Der frühere Bürgermeister von Manchester, Andy Burnham, gilt allgemein als Spitzenkandidat für die Übernahme des Labour-Chefs. Aber der ehemalige Minister für Streitkräfte, Al Carns, und Darren Jones, der Chefsekretär des Premierministers, sollen angeblich Herausforderungen anstellen, um zu verhindern, dass Burnham ohne Wettbewerb gewinnt.
Sie bräuchten jeweils die Unterstützung von 81 Abgeordneten, um Burnham herauszufordern.
Carns, ein ehemaliger Marinesoldat, der 24 Jahre lang beim Militär gedient hat, bevor er in die Politik ging, sagte am Montag in der ITV-Politiksendung Peston, er habe sich noch nicht für eine Kandidatur entschieden, aber das Vereinigte Königreich brauche ein „nationales Gespräch“ darüber, „was dieses Land bei den nächsten Parlamentswahlen sein will“.
Carns legte seine Vision für Veränderungen auch in einem am Montag veröffentlichten Aufsatz mit dem Titel „Der nächste Führer muss anders regieren“ dar.
In dem Aufsatz sagte der Abgeordnete von Birmingham, Selly Oak, die Regierung müsse sich darauf konzentrieren, die Chancen für britische junge Menschen zu verbessern, eine Strategie zum Schutz des Nationalen Gesundheitsdienstes zu entwickeln und Großbritannien zum „besten Ort in Europa“ für die Gründung und Skalierung eines Unternehmens zu machen.
„Ich weiß, dass Kollegen darüber nachdenken werden, ihre Tagesordnung darzulegen. Das sollten sie auch. Aber das Gespräch muss sich auf nationale Ziele konzentrieren“, fügte er hinzu.
Jones, der auch Kanzler des Herzogtums Lancaster ist, wurde Berichten zufolge von Verbündeten von Starmer dazu gedrängt, gegen Burnham vorzugehen.

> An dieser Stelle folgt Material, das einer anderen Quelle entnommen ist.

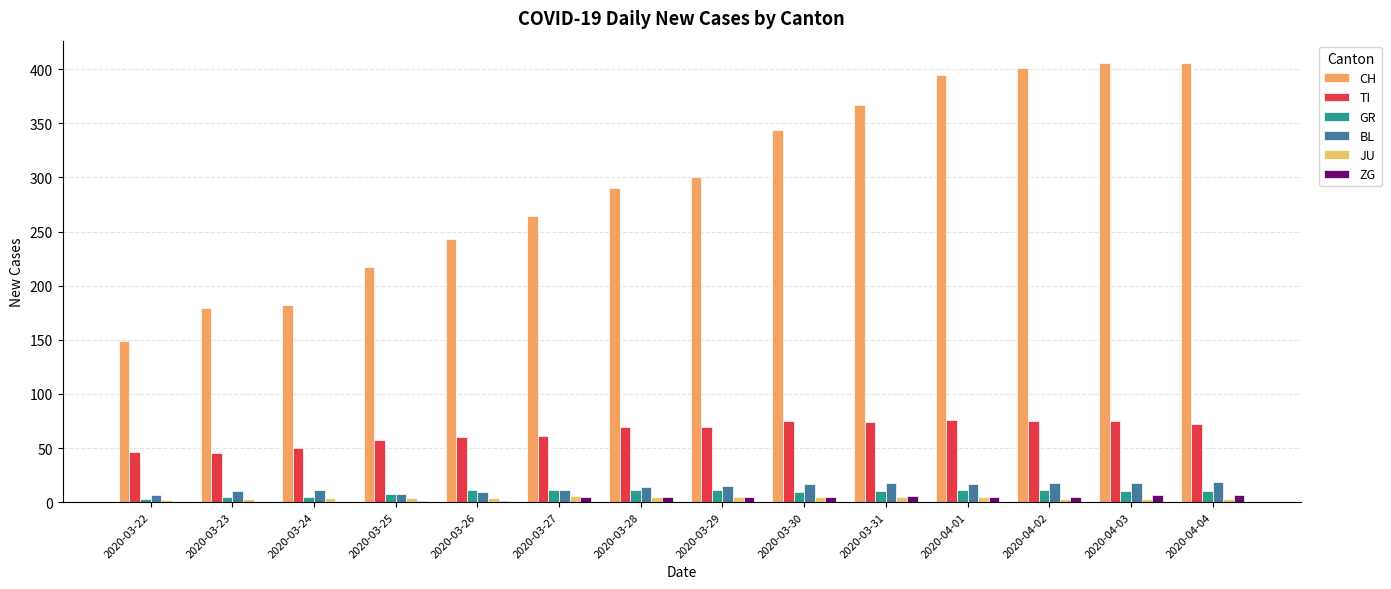

Rank the categories by CH value from highest to lowest.

2020-04-03, 2020-04-04, 2020-04-02, 2020-04-01, 2020-03-31, 2020-03-30, 2020-03-29, 2020-03-28, 2020-03-27, 2020-03-26, 2020-03-25, 2020-03-24, 2020-03-23, 2020-03-22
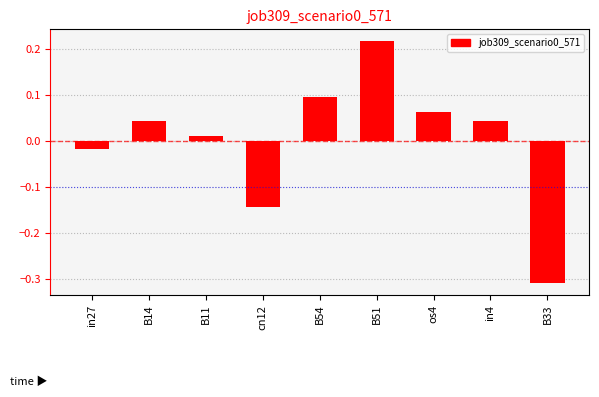

Is it true that the value at B54 is 0.1?

True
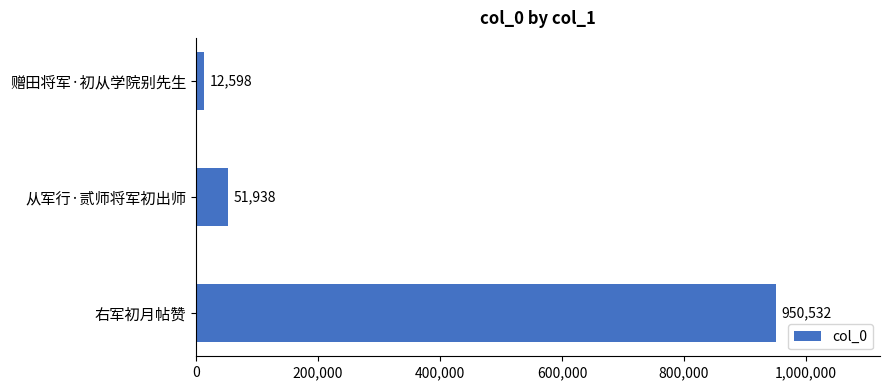

What is the change in value from 从军行·贰师将军初出师 to 赠田将军·初从学院别先生?

-39340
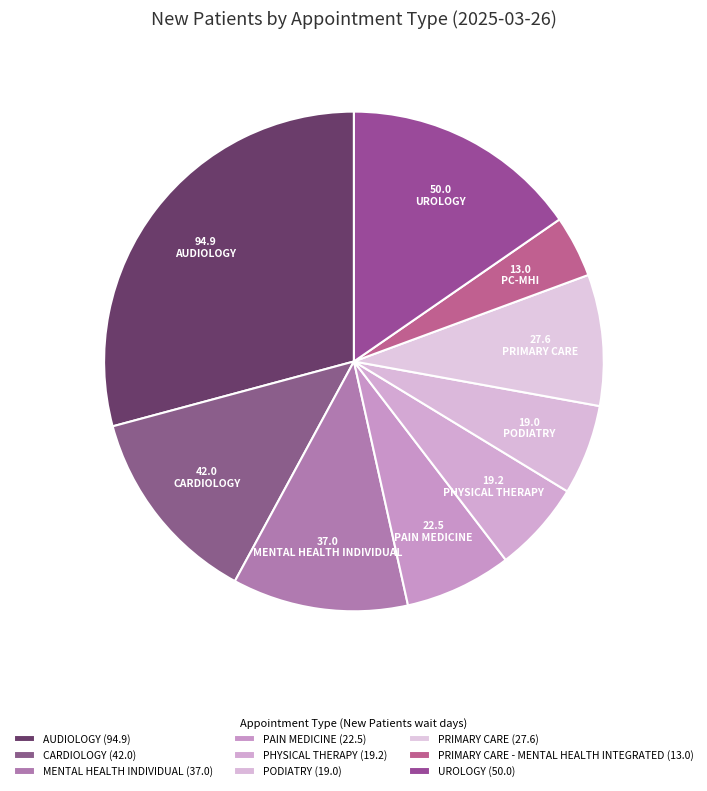

How many segments does this pie chart have?

9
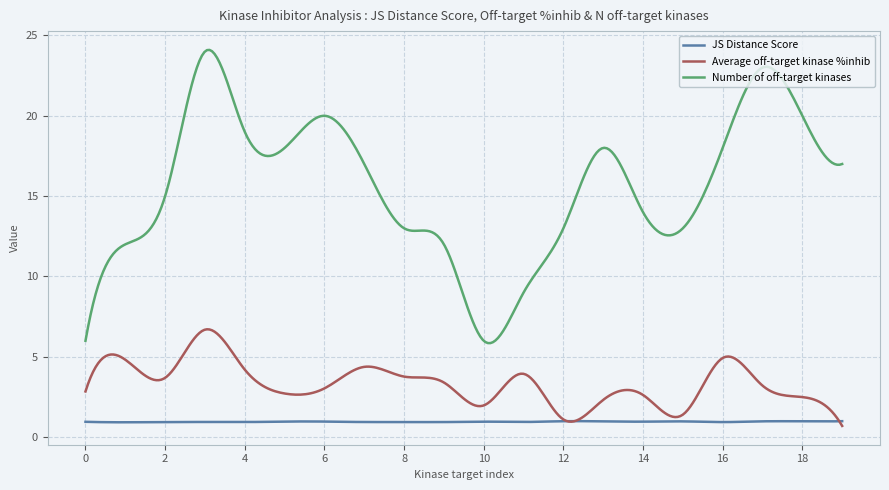

Does the chart display data point markers on the line(s)?

No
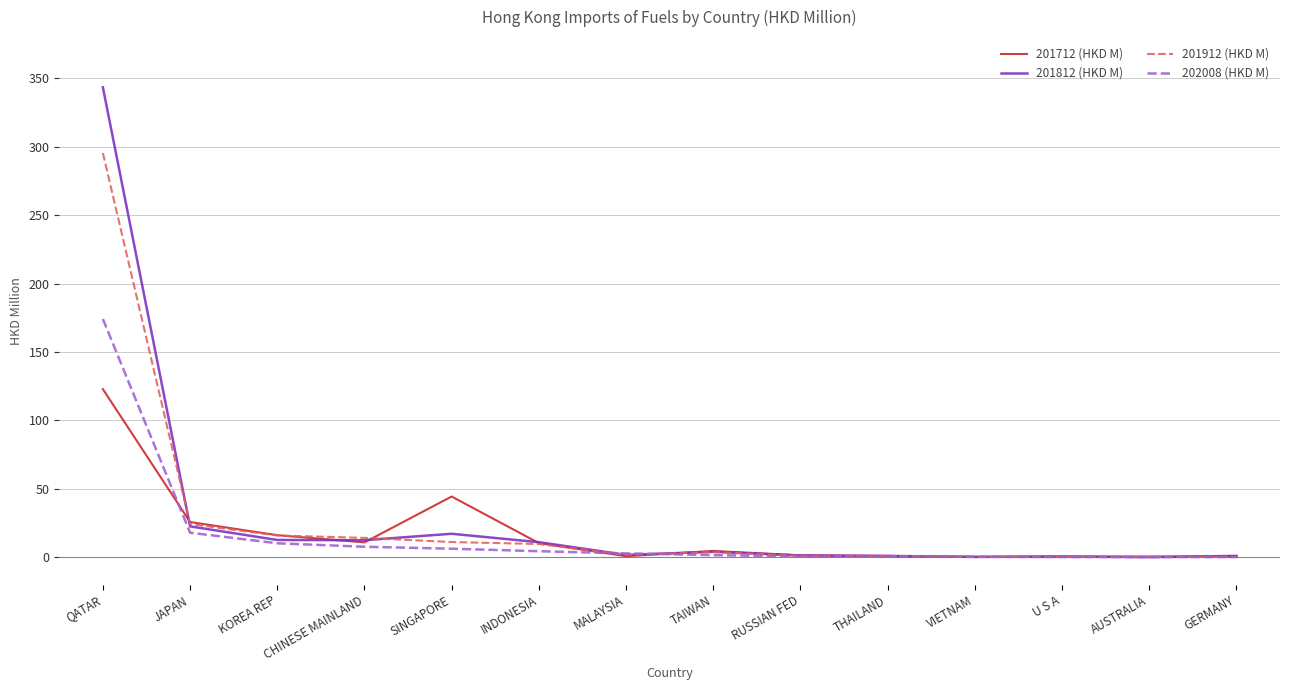

List the series in order of their peak value, highest first.

201812 (HKD M), 201912 (HKD M), 202008 (HKD M), 201712 (HKD M)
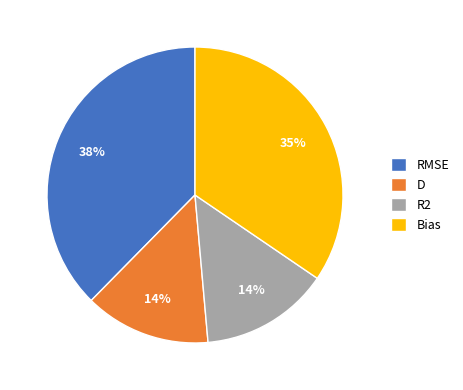

To the nearest percent, what percentage of the pie is RMSE?

38%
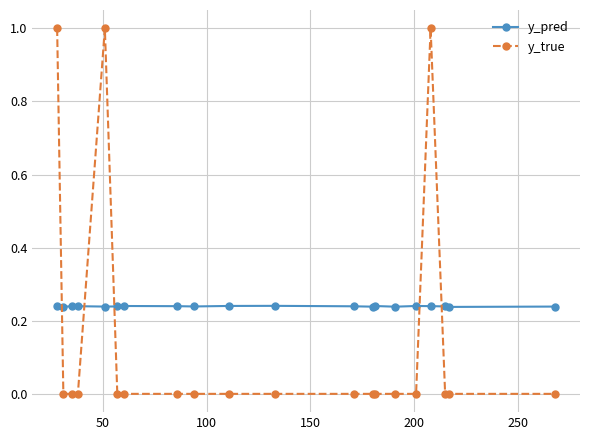

What is the difference between the maximum and minimum values in the y_true series?

1.0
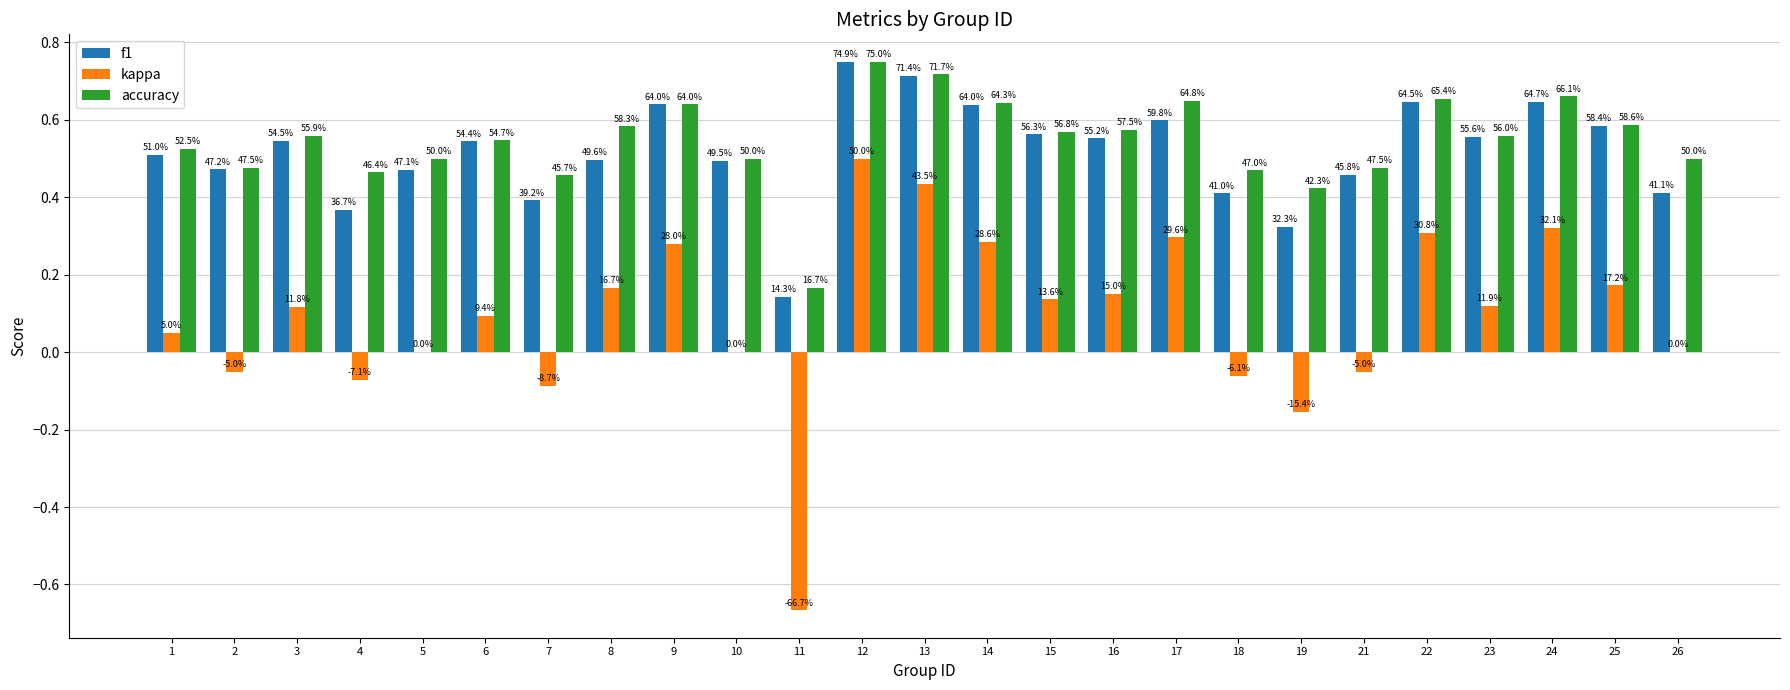

What are all the series names shown in the legend?

f1, kappa, accuracy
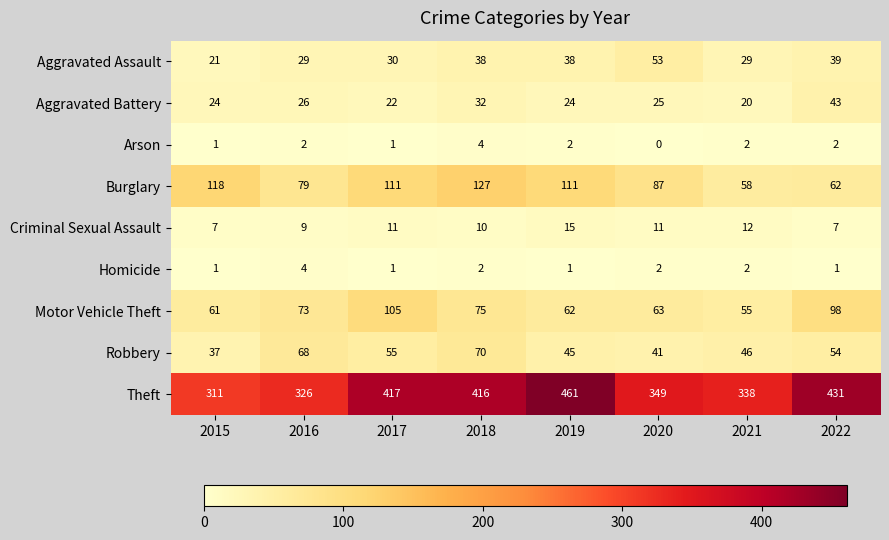

True or false: Theft has a value of 338 at 2021.

True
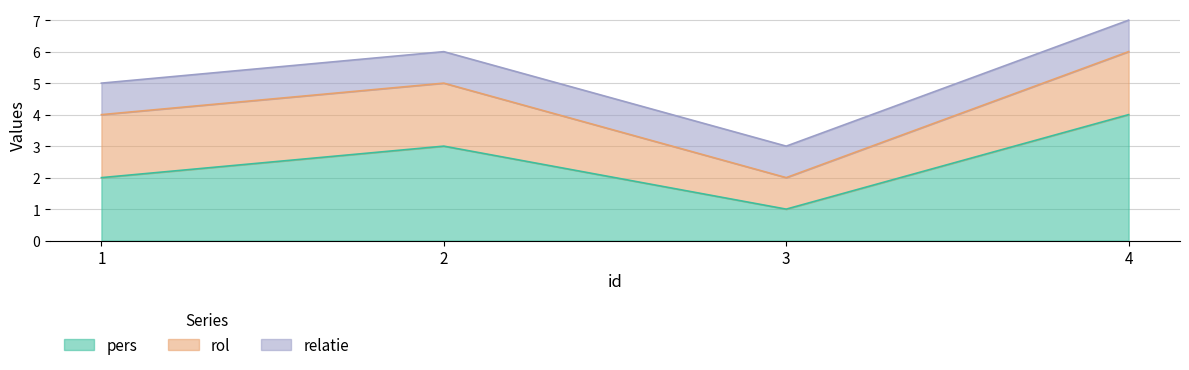

Where is the first local minimum for pers?

3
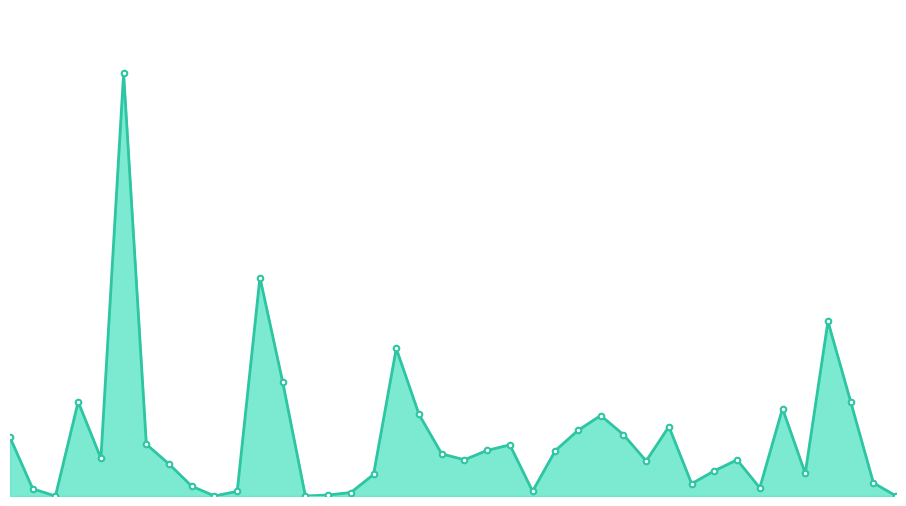

At which category does the data reach its first local peak?

Arizona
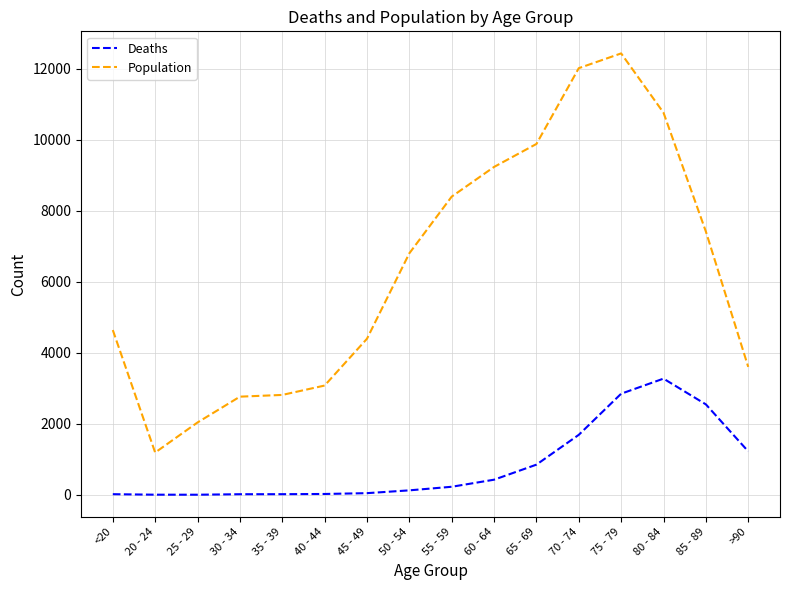

The Population series shows 6298 at 45 - 49. True or false?

False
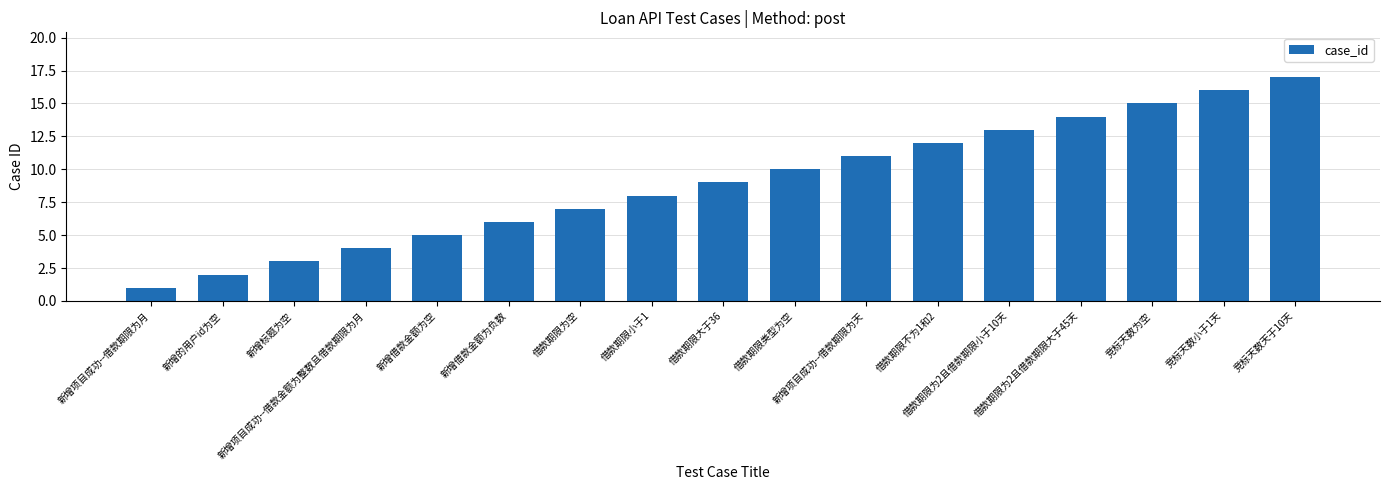

Is it true that the value at 竞标天数为空 is 15?

True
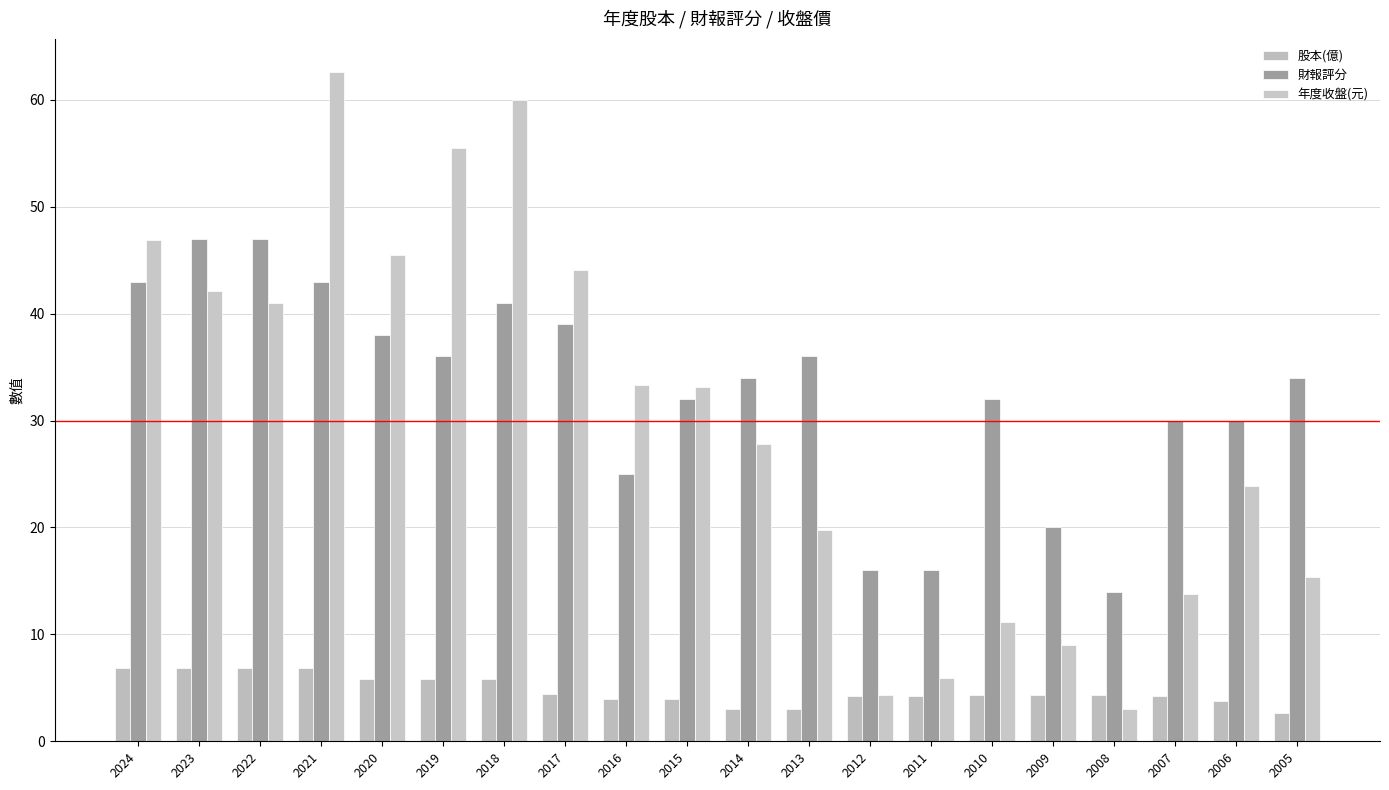

Reading left to right, list all the values displayed in this chart.

股本(億): 2024=6.8	2023=6.8	2022=6.8	2021=6.8	2020=5.8	2019=5.8	2018=5.8	2017=4.4	2016=4.0	2015=4.0	2014=3.0	2013=3.0	2012=4.2	2011=4.2	2010=4.3	2009=4.3	2008=4.3	2007=4.2	2006=3.7	2005=2.7
財報評分: 2024=43.0	2023=47.0	2022=47.0	2021=43.0	2020=38.0	2019=36.0	2018=41.0	2017=39.0	2016=25.0	2015=32.0	2014=34.0	2013=36.0	2012=16.0	2011=16.0	2010=32.0	2009=20.0	2008=14.0	2007=30.0	2006=30.0	2005=34.0
年度收盤(元): 2024=46.9	2023=42.1	2022=41.0	2021=62.6	2020=45.5	2019=55.5	2018=60.0	2017=44.1	2016=33.4	2015=33.1	2014=27.8	2013=19.8	2012=4.4	2011=5.9	2010=11.2	2009=9.0	2008=3.0	2007=13.8	2006=23.9	2005=15.4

Jones ist ein Starmer-Anhänger und seit 2017 Abgeordneter für Bristol North West.
Der frühere Gesundheitsminister Wes Streeting hat sich selbst aus einem Rennen um die Führung ausgeschlossen, nachdem er seine Unterstützung für Burnham angekündigt hatte.
In einer Erklärung am Montag sagte Streeting, er sei davon überzeugt, dass die Labour Party unter Burnhams Führung wieder auf Kurs kommen und die wachsende Herausforderung der Rechten abwehren könne.
„Wir wurden gewählt, um unser Land zu verändern, um zu zeigen, dass Politik eine Kraft zum Guten sein kann, und um Chancen für alle zu schaffen. Mit Andy können wir es immer noch“, schrieb er.
Dies geschah, als Starmer am Dienstag, einen Tag nach der Ankündigung seines Rücktritts, eine Kabinettssitzung abhielt.
Wer ist Andy Burnham?
Der Premierminister-Favorit wurde am Montag in Westminster als Abgeordneter vereidigt, wo er auf seinem Weg durch das Unterhaus mit Rufen wie „Rom ist gerettet“ und „Er ist nicht der Messias“ begrüßt wurde.
Der ehemalige Bürgermeister von Manchester war zuvor von 2001 bis 2017 Abgeordneter für Leigh.
Burnham stürmte letzte Woche bei der Makerfield-Nachwahl zum Sieg, gewann rund 55 % der Stimmen und setzte sich gegen die Kandidaten von Reform UK und Restore Britain durch.
Nach seinem Sieg warnte Burnham die Labour Party, sie habe eine „letzte Chance, sich zu ändern“ und „eine neue Politik auf der Grundlage von Einheit und Hoffnung aufzubauen“.